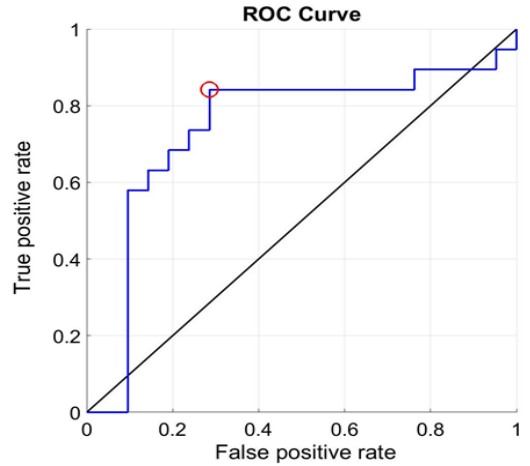
Figure 10. The receiver operating characteristic curve (ROC) for investigation B.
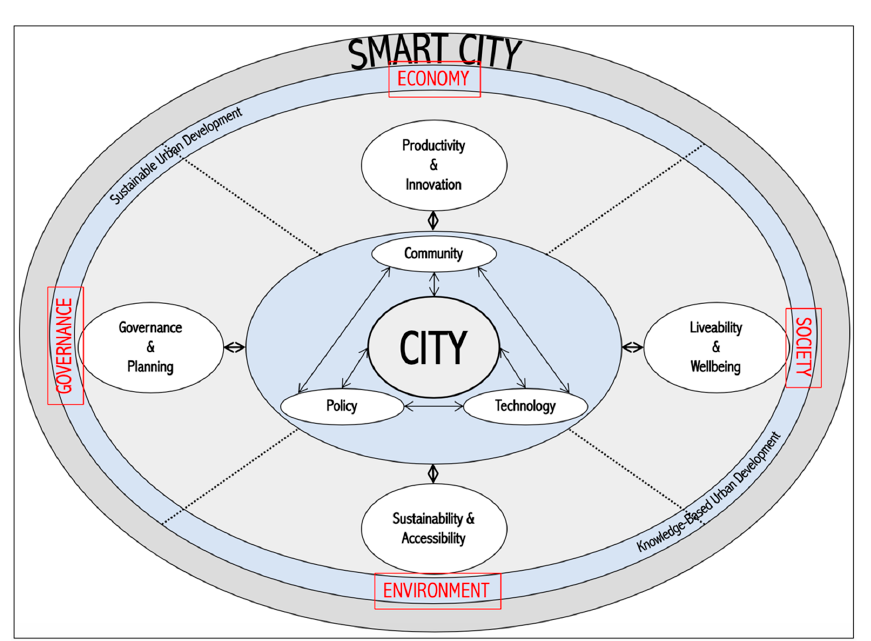
Figure 3. Smart city conceptual framework highlighting key domains, derived from [62].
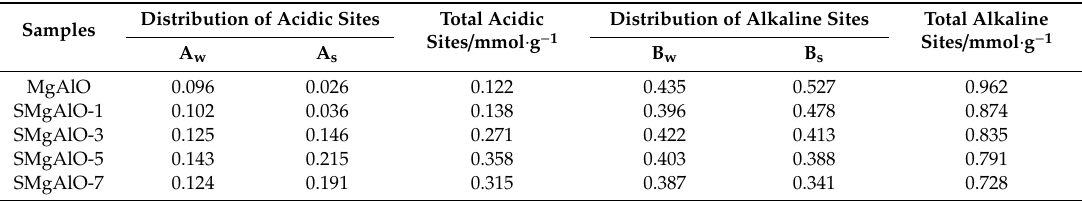
Figure 4. NH 3 -TPD curves of MgAlO and SMgAlO-y series ( a ); and CO 2 -TPD curves of MgAlO and SMgAlO-y series ( b ). Table 2. Acidity, and alkalinity of MgAlO and SMgAlO-y series.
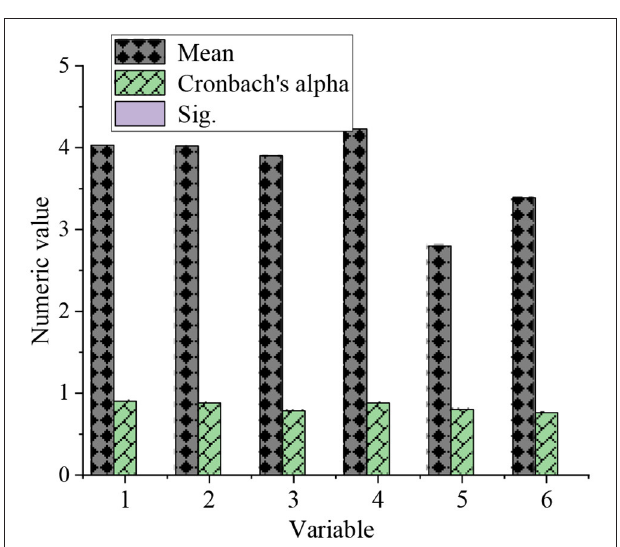
FIGURE 6 | Reliability test results of the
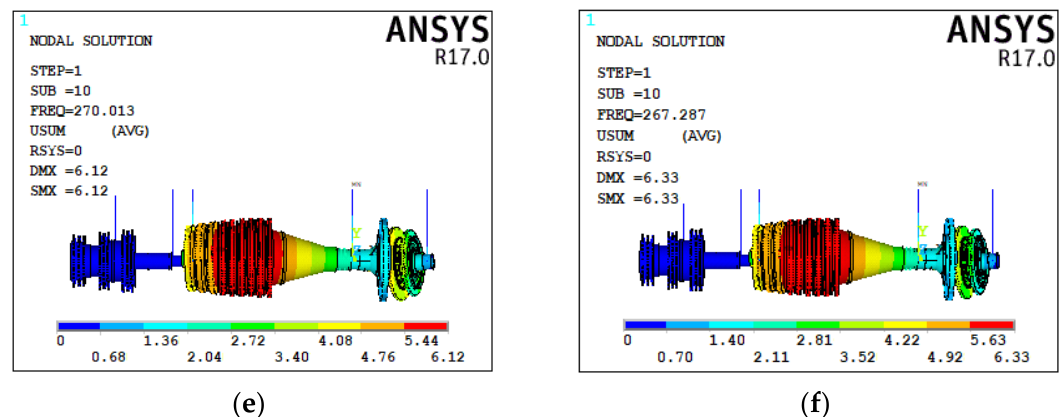
Figure 15. The 5th order modals for contrast in different parallel non-concentricity: ( a ) δ = 0.5 mm; ( b ) δ = 1.0 mm; ( c ) δ = 1.5 mm; ( d ) δ = 2.0 mm; ( e ) δ = 2.5 mm; ( f ) δ = 3.0 mm.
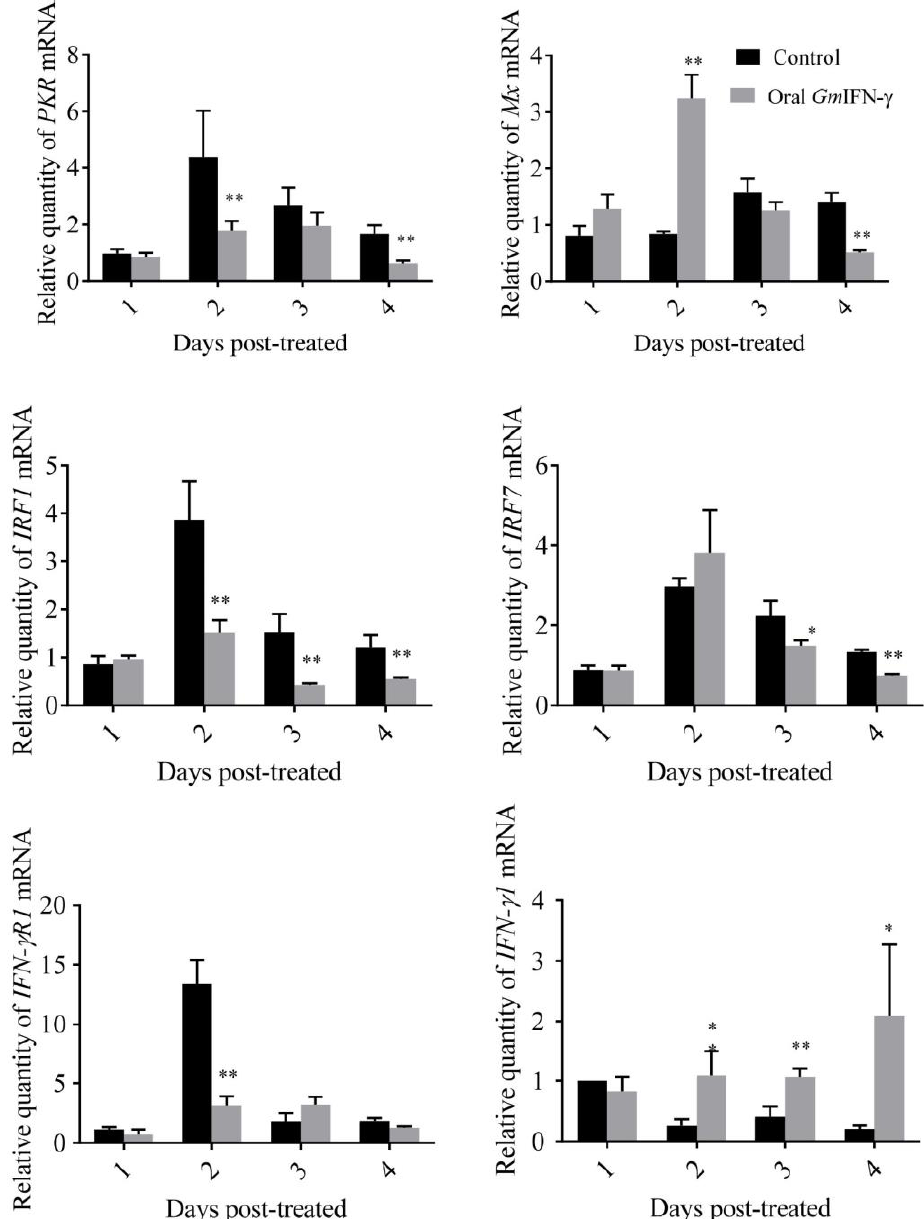
Figure 7. Expression levels of genes related to the IFN–I signal pathway of zebrafish fed with yeast containing GmIFN– γ . T tests were used for statistical analysis. * indicates significant differences ( p < 0.05), while ** indicates strong significant differences ( p < 0.01).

○ ○ ○ ○ ○ ○ ○

All that is needed is the exact run of lines from the start of the material above through the one containing "Figure 15. The", pictures left out.

Figure 10. The receiver operating characteristic curve (ROC) for investigation B.
Figure 3. Smart city conceptual framework highlighting key domains, derived from [62].
Figure 4. NH 3 -TPD curves of MgAlO and SMgAlO-y series ( a ); and CO 2 -TPD curves of MgAlO and SMgAlO-y series ( b ). Table 2. Acidity, and alkalinity of MgAlO and SMgAlO-y series.
FIGURE 6 | Reliability test results of the
Figure 15. The 5th order modals for contrast in different parallel non-concentricity: ( a ) δ = 0.5 mm; ( b ) δ = 1.0 mm; ( c ) δ = 1.5 mm; ( d ) δ = 2.0 mm; ( e ) δ = 2.5 mm; ( f ) δ = 3.0 mm.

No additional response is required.